In response to the lawsuit, the Trump administration rescinded the policy allowing students to legally remain in the country. Students with valid visas could now return to campus, but Zhu’s visa expired. The Trump administration stopped processing and renewing visas for applicants abroad due to a lack of resources, so universities were forced to replan the upcoming Fall 2020 semester. 

Zhu checked her emails every day, waiting for updates from the university on what her courses would look like in the fall, if she could take any at all. Her biggest fear was falling behind, not being able to keep up with her coursework or graduate in time. 

At exactly midnight on Jan. 10, 2021, Zhu sat down at her desk, in her small, dark room to begin her school day. Her blue star patterned curtains stayed closed on her left; behind them was the dark, lifeless city of Beijing. 

“I would rather have the little stars with me than the darkness,” Zhu said. She opened her laptop and logged onto Zoom. 

Since August 2020, Zhu had been taking classes every night from her bedroom — there was no other option. Fluorescent lights glared down on her, almost as if they were trying to keep her awake. She was in China living in a United States time zone. 

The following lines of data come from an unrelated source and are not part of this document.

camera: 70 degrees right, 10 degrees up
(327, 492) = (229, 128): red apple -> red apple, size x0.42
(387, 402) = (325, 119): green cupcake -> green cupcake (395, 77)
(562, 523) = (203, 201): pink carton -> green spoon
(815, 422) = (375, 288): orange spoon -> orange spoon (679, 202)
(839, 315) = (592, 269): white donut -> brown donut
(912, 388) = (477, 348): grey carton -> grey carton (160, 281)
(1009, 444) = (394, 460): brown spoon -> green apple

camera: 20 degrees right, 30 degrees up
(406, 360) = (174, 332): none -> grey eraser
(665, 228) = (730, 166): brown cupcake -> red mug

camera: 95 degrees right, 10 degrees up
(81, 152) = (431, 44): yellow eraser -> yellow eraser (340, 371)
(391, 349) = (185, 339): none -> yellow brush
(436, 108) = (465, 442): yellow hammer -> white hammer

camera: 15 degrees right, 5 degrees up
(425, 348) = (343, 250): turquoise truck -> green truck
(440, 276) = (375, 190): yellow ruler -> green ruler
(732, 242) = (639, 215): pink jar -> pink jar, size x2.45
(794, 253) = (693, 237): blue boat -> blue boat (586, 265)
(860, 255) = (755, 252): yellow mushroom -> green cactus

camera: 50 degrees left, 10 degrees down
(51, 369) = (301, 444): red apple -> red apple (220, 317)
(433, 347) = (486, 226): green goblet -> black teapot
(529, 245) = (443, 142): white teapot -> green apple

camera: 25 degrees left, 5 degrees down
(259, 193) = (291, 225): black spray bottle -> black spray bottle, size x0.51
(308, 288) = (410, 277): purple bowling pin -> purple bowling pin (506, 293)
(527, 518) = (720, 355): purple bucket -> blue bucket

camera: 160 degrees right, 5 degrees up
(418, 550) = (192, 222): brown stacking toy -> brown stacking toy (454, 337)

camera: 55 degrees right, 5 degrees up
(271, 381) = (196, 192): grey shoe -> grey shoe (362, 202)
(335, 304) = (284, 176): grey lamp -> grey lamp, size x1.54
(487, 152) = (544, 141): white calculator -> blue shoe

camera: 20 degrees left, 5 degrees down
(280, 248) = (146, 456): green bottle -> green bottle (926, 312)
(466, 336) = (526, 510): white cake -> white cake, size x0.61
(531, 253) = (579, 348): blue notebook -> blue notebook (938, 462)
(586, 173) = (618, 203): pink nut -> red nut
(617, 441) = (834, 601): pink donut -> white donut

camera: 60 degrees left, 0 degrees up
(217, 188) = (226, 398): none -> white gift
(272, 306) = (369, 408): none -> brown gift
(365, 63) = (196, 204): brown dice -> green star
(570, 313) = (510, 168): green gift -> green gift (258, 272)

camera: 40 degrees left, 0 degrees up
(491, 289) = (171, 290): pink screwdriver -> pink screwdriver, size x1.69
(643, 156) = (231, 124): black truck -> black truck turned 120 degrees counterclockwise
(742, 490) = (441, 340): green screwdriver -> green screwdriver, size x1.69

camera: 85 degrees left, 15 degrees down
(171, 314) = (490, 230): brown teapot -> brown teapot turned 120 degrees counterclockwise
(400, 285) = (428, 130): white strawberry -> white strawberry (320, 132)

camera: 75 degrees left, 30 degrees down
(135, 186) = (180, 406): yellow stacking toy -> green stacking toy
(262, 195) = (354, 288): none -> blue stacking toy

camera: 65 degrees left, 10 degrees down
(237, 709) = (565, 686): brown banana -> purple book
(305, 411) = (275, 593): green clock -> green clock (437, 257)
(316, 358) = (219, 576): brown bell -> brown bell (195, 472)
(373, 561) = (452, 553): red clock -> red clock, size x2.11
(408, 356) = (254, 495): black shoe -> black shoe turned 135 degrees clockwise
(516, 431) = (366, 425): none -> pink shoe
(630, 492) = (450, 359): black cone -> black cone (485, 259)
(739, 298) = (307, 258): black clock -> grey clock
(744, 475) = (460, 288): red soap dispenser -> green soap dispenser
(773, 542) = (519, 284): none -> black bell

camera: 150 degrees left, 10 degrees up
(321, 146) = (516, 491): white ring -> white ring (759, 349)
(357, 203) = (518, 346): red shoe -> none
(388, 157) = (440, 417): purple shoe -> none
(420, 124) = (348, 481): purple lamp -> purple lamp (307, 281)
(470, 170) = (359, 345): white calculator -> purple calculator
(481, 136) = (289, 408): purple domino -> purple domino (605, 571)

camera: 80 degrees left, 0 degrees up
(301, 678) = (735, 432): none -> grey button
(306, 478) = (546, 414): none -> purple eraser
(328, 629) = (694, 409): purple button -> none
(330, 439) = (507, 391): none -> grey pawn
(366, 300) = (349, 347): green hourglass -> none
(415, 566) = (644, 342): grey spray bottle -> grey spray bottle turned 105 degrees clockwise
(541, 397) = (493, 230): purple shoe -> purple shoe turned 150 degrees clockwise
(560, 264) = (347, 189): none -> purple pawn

She finished class around 6 a.m., about the time when her parents got up to start their day. They were living in the same space, but not living the same lives. 

“Good night,” Zhu would say, and her parents would respond good morning.

Many days she started her homework but became stuck when she realized many American sites were blocked by the Chinese government. 

“The censorship was getting worse; I had no access to a lot of information I needed,” she explained. 

Canvas and Zoom, essential to virtual learning, crashed often. 

Many times throughout the semester, she woke up her father during his sleep because the internet connection was not working or unstable. This meant that their VPN, which allowed her to use foreign internet, was down. Zhu lived this daily cycle for about nine months — the entirety of her junior year.

Ironically, from her professors’ point of view, she did really well. Professor Justin Catanoso, Zhu’s journalism professor, explained how her performance was the same or better than students taking News Literacy on campus. 

“Other than her looking a bit sleepy, her participation was just as regular and insightful as any others in the class, often more so,” Catanoso said. “While she was doing her reporting from Beijing, much of it over Zoom with sources in other parts of the world, her work was not hampered or different from those working on campus.” 

He noticed her trying to fight a fog in her head, but he always called on her as much as any other student as participation was not an option. He did not treat her any different than a student physically on campus.

On Aug. 17, 2021, Zhu sat by herself at a small table in Benson University Center. She took in the people around her, the noise, the shuffle and the smell of American fast food. She took her first bite of waffle-cut french fries and Chick-Fil-A sauce, the moment she has been waiting for. 

“I missed that so much,” Zhu said. “Nothing compares to that in China.” 

Life was finally returning to a new type of normal on her first day of senior year.

“I felt that air at Wake,” Zhu said. “It is so much fresher than the [air] in Beijing, I could breathe well.” 

Then she unpacked her suitcases at Dogwood Residence hall and felt like a normal student again. She went directly to her favorite place on campus; the track. 

“I missed the track more than anything,” Zhu said. She ran 28 laps before she was so out of breath she had to stop. Life felt real again. 

The transition back to campus was not as easy as Zhu assumed. Because she was in China a whole year she had to readjust to living away from her parents. 

“I felt like a freshman again, being independent was a big struggle,” she said. “This is the time I have to be an adult.”

The initial anxiety was put aside by the beginning of classes. Even though she enjoyed in-person classes instead of virtual ones, the workload picked up and overtook her daily life. 

“Campus was lively. I felt happy again,” Zhu said. 

In those first months, when she looked at a classmate, half their face was covered, but that was better than looking at them in a little box.